Moore shined as a dynamic post player for Williams, averaging 15.5 points and 9.5 rebounds per game.
While indicating she believes MCC head coach Hilary Allen may move her to the wing in Meridian's fast-paced offense, Moore says her Thursday signing is both exciting and a call for her to step up her offseason workouts.
"It's like reality hasn't hit me yet," said Moore. "I've signed, but it hasn't hit. It doesn't really change a lot for me. I work out most of the summer anyway, but now instead of most of the summer, it's going to be all of the summer to get me back in shape."
According to Allen, Moore's conditioning will be key to fitting in at MCC.
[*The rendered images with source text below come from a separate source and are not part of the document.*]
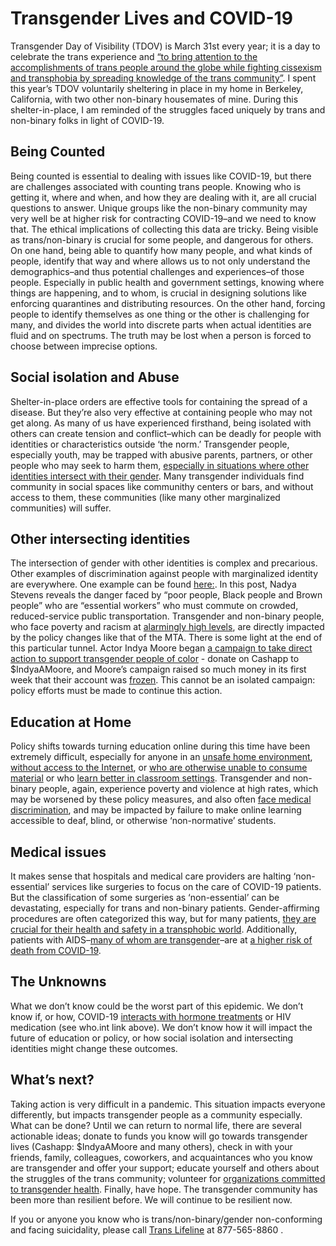 # Transgender Lives and COVID-19


  Transgender Day of Visibility (TDOV) is March 31st every year; it is a day to celebrate the trans experience and [“to bring attention to the accomplishments of trans people around the globe while fighting cissexism and transphobia by spreading knowledge of the trans community”](https://www.transstudent.org/tdov). I spent this year’s TDOV voluntarily sheltering in place in my home in Berkeley, California, with two other non-binary housemates of mine. During this shelter-in-place, I am reminded of the struggles faced uniquely by trans and non-binary folks in light of COVID-19.


## Being Counted
  Being counted is essential to dealing with issues like COVID-19, but there are challenges associated with counting trans people. Knowing who is getting it, where and when, and how they are dealing with it, are all crucial questions to answer. Unique groups like the non-binary community may very well be at higher risk for contracting COVID-19–and we need to know that. The ethical implications of collecting this data are tricky. Being visible as trans/non-binary is crucial for some people, and dangerous for others. On one hand, being able to quantify how many people, and what kinds of people, identify that way and where allows us to not only understand the demographics–and thus potential challenges and experiences–of those people. Especially in public health and government settings, knowing where things are happening, and to whom, is crucial in designing solutions like enforcing quarantines and distributing resources. On the other hand, forcing people to identify themselves as one thing or the other is challenging for many, and divides the world into discrete parts when actual identities are fluid and on spectrums. The truth may be lost when a person is forced to choose between imprecise options.




## Social isolation and Abuse
  Shelter-in-place orders are effective tools for containing the spread of a disease. But they’re also very effective at containing people who may not get along. As many of us have experienced firsthand, being isolated with others can create tension and conflict–which can be deadly for people with identities or characteristics outside ‘the norm.’ Transgender people, especially youth, may be trapped with abusive parents, partners, or other people who may seek to harm them, [especially in situations where other identities intersect with their gender](https://www.jpost.com/middle-east/coronavirus-lockdown-exposes-lgbtq-people-to-family-abuse-in-middle-east-621436). Many transgender individuals find community in social spaces like communithy centers or bars, and without access to them, these communities (like many other marginalized communities) will suffer.


## Other intersecting identities
  The intersection of gender with other identities is complex and precarious. Other examples of discrimination against people with marginalized identity are everywhere. One example can be found [here:](https://www.facebook.com/permalink.php?story_fbid=10220384770642315&id=1621915751). In this post, Nadya Stevens reveals the danger faced by “poor people, Black people and Brown people” who are “essential workers” who must commute on crowded, reduced-service public transportation. Transgender and non-binary people, who face poverty and racism at [alarmingly high levels](https://nwlc.org/blog/income-security-is-elusive-for-many-transgender-people-according-to-u-s-transgender-survey/), are directly impacted by the policy changes like that of the MTA. There is some light at the end of this particular tunnel. Actor Indya Moore began [a campaign to take direct action to support transgender people of color](https://www.anothermag.com/fashion-beauty/12362/help-indya-moore-raise-money-for-trans-people-of-colour-facing-coronavirus) - donate on Cashapp to $IndyaAMoore, and Moore’s campaign raised so much money in its first week that their account was [frozen](https://www.instagram.com/p/B95xbaKnU76/?igshid=xaziko2phfus). This cannot be an isolated campaign: policy efforts must be made to continue this action.


## Education at Home
  Policy shifts towards turning education online during this time have been extremely difficult, especially for anyone in an [unsafe home environment](https://www.cnn.com/2020/04/09/opinions/children-domestic-violence-coronavirus-torre/index.html), [without access to the Internet](https://www.pewresearch.org/fact-tank/2019/05/07/digital-divide-persists-even-as-lower-income-americans-make-gains-in-tech-adoption/), or [who are otherwise unable to consume material](https://www.nationaldeafcenter.org/covid19faqs) or who [learn better in classroom settings](https://www.wbur.org/onpoint/2020/03/16/school-closures-coronavirus). Transgender and non-binary people, again, experience poverty and violence at high rates, which may be worsened by these policy measures, and also often [face medical discrimination](https://www.thetaskforce.org/new-report-reveals-rampant-discrimination-against-transgender-people-by-health-providers-high-hiv-rates-and-widespread-lack-of-access-to-necessary-care-2/), and may be impacted by failure to make online learning accessible to deaf, blind, or otherwise ‘non-normative’ students.  

## Medical issues
  It makes sense that hospitals and medical care providers are halting ‘non-essential’ services like surgeries to focus on the care of COVID-19 patients. But the classification of some surgeries as ‘non-essential’ can be devastating, especially for trans and non-binary patients. Gender-affirming procedures are often categorized this way, but for many patients, [they are crucial for their health and safety in a transphobic world](https://www.vice.com/en_us/article/wxekyz/transgender-surgeries-delayed-coronavirus-hospitals). Additionally, patients with AIDS–[many of whom are transgender](https://www.avert.org/professionals/hiv-social-issues/key-affected-populations/transgender)–are at [a higher risk of death from COVID-19](https://www.who.int/news-room/q-a-detail/q-a-on-covid-19-hiv-and-antiretrovirals).


## The Unknowns
  What we don’t know could be the worst part of this epidemic. We don’t know if, or how, COVID-19 [interacts with hormone treatments](https://www.pcf.org/covid-19/) or HIV medication (see who.int link above). We don’t know how it will impact the future of education or policy, or how social isolation and intersecting identities might change these outcomes.


## What’s next?
  Taking action is very difficult in a pandemic. This situation impacts everyone differently, but impacts transgender people as a community especially. What can be done? Until we can return to normal life, there are several actionable ideas; donate to funds you know will go towards transgender lives (Cashapp: $IndyaAMoore and many others), check in with your friends, family, colleagues, coworkers, and acquaintances who you know are transgender and offer your support; educate yourself and others about the struggles of the trans community; volunteer for [organizations committed to transgender health](https://jobs.lever.co/translifeline/0f8f31af-deb8-432b-bffb-bd92be84046c). Finally, have hope. The transgender community has been more than resilient before. We will continue to be resilient now.


If you or anyone you know who is trans/non-binary/gender non-conforming and facing suicidality, please call [Trans Lifeline](https://www.translifeline.org/) at 877-565-8860 .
The Lady Eagles, who finished at 27-6 last season while capturing their league title and conference tournament, regularly rotate players in and out of what Allen describes as an "up-and-down, full-court, fast breaking team."
"We need bodies that can go out there and play two, three or four minutes at the time and stay fresh," said Allen. "That's when we're the most successful. I see Courtney as that kind of kid. She can play four or five minutes, give me a burst of energy, take a blow, then get out there and give another burst of energy."
Williams believes Moore can step in and do big things for Allen and the Lady Eagles. After all, it wasn't that long ago that Moore did just that for the Lady Jackets.
"Courtney came in as a junior and right away made an immediate impact," said Williams. "She bonded well with the players and that chemistry developed. Courtney was a hard worker in the paint and was one of those players where the other coaches always wanted to know if she was playing or not. She made an impact for us and for opponents as well."
Johnson-Weaver was just as valuable to Williams and Starkville High. Throughout her career, Johnson saw sparse playing time, but that all changed in 2010-11.
In winning the team's sixth woman award, Johnson-Weaver averaged seven points and 6.5 rebounds per game, providing SHS with valuable minutes whenever she was on the floor.
"I've known Chelsey all of her life and to see her develop into the caliber of player that she is now is just a big accomplishment as far as her work ethic," said Williams. "Over the summer, her leadership ability stepped up tremendously and not only did she go on to win our sixth woman award this year, it was like she was that sixth starter for us. She was able to come in and get key rebounds in a ballgame and actually took charges this year. That's a big thing for us and we joked with her about that. She was able to take a charge, get up smiling and be ready to go back down the floor."
In Allen's mind, he sees a talented player in Johnson-Weaver. Perhaps even more importantly, he sees a fundamentally-sound player.
"What I have found from (Williams') players is that all of her players have the basic fundamentals of the game," said Allen. "We play at such a fast pace that I have to have that. I don't always have to have great talent or great basketball skills. If we play fundamentally sound at that fast pace, we're going to be successful. That's what I'm expecting from Chelsea and from Courtney."
Johnson-Weaver says she's excited to prove herself at MCC. Still, she says it's hard to believe she got her big opportunity to play at the next level.
"This year was really my first year to even experience touching the floor," said Johnson-Weaver. "(Williams) had always told me though that I had something special."
Now, both Johnson-Weaver and Moore will use their abilities to benefit Meridian. Williams expects both of her former players to continue to excel once they get to MCC.
"The sky is the limit for both of them," said Williams. "I've always had a great relationship with (Allen) and I know that he's going to expect a lot out of them and I know he should be able to get them to reach that highest level with him."